Isto porque, não tendo ideologia oficial, o Estado não tem ponto de referência próprio, para distinguir o erro da verdade, rejeitar o primeiro e aceitar a segunda.

Isto que se dá no terreno das opiniões, já não se pode dar, nem mesmo no Estado leigo, no terreno das informações.

É este o caso das agências telegráficas. A finalidade das agências telegráficas não consiste em discutir idéias, mas tão-somente em noticiar fatos. Seu caráter não é opinativo, mas informativo.

Ora, enquanto é dificílimo distinguir rápida e claramente entre a verdade e o erro em matéria religiosa, filosófica ou política, é muito fácil, em matéria de noticiário, distinguir as informações verdadeiras das falsas, ou ao menos distinguir as fontes de informações fidedignas, das que não merecem crédito.

Nenhuma agência de informações, portanto, pode noticiar fatos facilmente suspeitáveis de falsidade.

E, no entanto, certas agências o fazem continuamente.

Assim é que, certa vez, um telegrama procedente da Alemanha nos informou que fora descoberta uma sociedade secreta católica e comunista. Ora, a palavra "católico" repele veementemente os adjetivos "secreta" e "comunista", pois que, tanto as sociedades secretas quanto o comunismo, já foram radical e definitivamente condenados pelos Sumos Pontífices.

Nenhuma agência telegráfica tem o direito de ignorar essas condenações, que foram formuladas em atos públicos, e exaustivamente discutidas pela imprensa de todos os países e de todos os partidos.

Noticiando um fato tão evidentemente absurdo, a agência procedeu com manifesta ignorância ou má fé. E, no entanto, nada lhe sucedeu.

Outro exemplo frisante é um telegrama vindo há dias da Espanha. Informa ele que a Infanta Maria das Neves, e seu esposo, o pretendente carlista ao trono de Felipe II, levam uma vida de grande recolhimento, e de modelar piedade, comungando e assistindo à Missa diariamente. Isto não impede, acrescenta o telegrama, que a Infanta, participando, há alguns decênios, de uma revolução na Espanha, fizesse fuzilar quantos adversários lhe caíssem sob as garras. E, para obter o perdão, nada lhe parecia mais fácil do que correr ao primeiro confessionário, a acusar-se de tais atos, que "o seu coração de mulher reprovava, mas que o seu coração de capitão lhe impunha". E o telegrama acrescenta que a Infanta recebeu, por este motivo, mais de duzentas absolvições.

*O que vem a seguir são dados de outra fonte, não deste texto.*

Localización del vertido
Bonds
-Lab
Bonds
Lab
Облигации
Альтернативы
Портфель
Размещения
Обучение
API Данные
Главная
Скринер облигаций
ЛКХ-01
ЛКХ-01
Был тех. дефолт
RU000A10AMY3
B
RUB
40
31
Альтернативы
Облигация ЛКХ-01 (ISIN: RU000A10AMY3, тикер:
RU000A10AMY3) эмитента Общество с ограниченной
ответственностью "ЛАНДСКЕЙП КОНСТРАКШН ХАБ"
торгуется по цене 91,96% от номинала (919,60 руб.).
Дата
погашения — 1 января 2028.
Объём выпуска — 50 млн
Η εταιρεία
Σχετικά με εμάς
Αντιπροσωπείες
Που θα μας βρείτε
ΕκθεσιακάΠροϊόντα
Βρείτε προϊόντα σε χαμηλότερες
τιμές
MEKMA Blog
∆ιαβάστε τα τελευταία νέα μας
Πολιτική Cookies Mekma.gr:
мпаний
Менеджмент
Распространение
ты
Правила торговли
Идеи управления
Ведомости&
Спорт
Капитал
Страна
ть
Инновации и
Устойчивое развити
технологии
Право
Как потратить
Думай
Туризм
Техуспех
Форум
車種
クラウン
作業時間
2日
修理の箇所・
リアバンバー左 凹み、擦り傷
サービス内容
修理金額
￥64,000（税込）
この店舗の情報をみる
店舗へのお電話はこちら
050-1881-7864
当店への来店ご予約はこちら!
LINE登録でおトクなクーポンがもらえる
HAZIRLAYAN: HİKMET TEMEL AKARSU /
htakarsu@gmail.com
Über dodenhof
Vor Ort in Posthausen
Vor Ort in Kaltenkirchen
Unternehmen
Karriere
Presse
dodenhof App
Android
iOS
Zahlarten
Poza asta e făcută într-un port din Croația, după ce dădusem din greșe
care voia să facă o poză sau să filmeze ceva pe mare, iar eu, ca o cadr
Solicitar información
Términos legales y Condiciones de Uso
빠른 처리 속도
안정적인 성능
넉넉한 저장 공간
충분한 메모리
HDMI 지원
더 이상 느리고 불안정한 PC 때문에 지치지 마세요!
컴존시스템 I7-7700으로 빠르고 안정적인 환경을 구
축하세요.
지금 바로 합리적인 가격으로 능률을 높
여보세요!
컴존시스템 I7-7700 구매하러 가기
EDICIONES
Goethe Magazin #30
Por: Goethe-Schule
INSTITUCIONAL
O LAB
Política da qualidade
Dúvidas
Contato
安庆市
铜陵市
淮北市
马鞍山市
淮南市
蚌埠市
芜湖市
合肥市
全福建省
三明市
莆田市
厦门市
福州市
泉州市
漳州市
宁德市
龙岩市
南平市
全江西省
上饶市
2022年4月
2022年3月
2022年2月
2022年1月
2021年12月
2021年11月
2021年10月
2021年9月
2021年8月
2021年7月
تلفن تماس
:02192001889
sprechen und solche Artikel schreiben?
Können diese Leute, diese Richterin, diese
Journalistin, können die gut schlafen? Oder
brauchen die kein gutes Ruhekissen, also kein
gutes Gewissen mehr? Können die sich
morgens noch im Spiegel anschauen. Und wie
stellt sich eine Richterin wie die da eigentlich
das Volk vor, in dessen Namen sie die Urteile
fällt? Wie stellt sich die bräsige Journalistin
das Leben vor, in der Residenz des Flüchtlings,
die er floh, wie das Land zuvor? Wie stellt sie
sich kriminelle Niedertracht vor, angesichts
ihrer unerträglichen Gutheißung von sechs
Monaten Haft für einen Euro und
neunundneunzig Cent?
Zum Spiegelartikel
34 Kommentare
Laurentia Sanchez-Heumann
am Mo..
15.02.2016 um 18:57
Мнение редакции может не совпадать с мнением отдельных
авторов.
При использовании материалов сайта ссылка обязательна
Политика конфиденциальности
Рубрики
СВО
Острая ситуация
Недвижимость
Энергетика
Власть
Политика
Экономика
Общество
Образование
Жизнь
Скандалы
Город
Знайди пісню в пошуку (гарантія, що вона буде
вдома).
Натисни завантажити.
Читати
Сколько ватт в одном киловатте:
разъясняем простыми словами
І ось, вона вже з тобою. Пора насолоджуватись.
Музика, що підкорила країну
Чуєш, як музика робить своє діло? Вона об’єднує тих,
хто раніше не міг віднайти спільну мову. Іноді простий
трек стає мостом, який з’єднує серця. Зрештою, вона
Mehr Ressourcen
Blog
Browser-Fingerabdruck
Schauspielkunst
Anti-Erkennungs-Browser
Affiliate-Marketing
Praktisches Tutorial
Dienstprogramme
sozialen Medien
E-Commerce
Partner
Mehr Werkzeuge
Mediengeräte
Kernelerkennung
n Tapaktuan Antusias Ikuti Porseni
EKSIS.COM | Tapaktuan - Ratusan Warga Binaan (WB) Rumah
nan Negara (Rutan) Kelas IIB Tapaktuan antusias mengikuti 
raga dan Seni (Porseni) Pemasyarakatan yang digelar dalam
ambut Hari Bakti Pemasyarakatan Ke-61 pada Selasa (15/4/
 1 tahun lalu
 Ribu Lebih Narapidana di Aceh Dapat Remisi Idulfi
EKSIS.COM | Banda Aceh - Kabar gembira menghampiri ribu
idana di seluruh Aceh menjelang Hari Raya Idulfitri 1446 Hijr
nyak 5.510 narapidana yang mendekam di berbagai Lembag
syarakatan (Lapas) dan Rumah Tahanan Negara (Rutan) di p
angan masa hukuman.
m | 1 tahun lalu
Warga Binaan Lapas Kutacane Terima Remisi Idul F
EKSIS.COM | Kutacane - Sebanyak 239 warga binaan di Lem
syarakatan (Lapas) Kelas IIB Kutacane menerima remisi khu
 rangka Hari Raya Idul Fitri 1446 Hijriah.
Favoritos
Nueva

O fato é manifestamente absurdo. Mesmo em alguma guerra de Canudos, seria difícil de se admitir que aparecesse uma mulher tão ignorante, que não soubesse que as confissões assim feitas são sacrílegas, e a absolvição nula, e um sacerdote tão esquecido de seus deveres, que lhe desse o perdão sacramental.

A Infanta, como princesa que é, terá recebido provavelmente a mais esmerada educação intelectual e religiosa.

A intensidade e sinceridade de sua vida religiosa nos é atestada pela própria vida recolhida que leva, e pela sua assistência diária ao Santo Sacrifício da Missa, durante o qual comunga. É o próprio telegrama quem o informa.

Como admitir-se em uma Princesa tão culta e piedosa, a aberração que o telegrama lhe atribui? Há nisto um evidente absurdo.

As conseqüências do telegrama são fáceis de perceber. Lança ele, em primeiro lugar, o descrédito no Sacramento da Penitência. Não faltará muito espírito malévolo ou simples que se deixe impressionar por um fato tão clamoroso. Em segundo lugar, difama uma princesa septuagenária, digna pelo seu nascimento, pelo seu sexo, pela sua idade, pelo seu próprio infortúnio, do respeito geral.

Será lícita esta liberdade de mentir?

Quando será imposto um paradeiro a esta situação?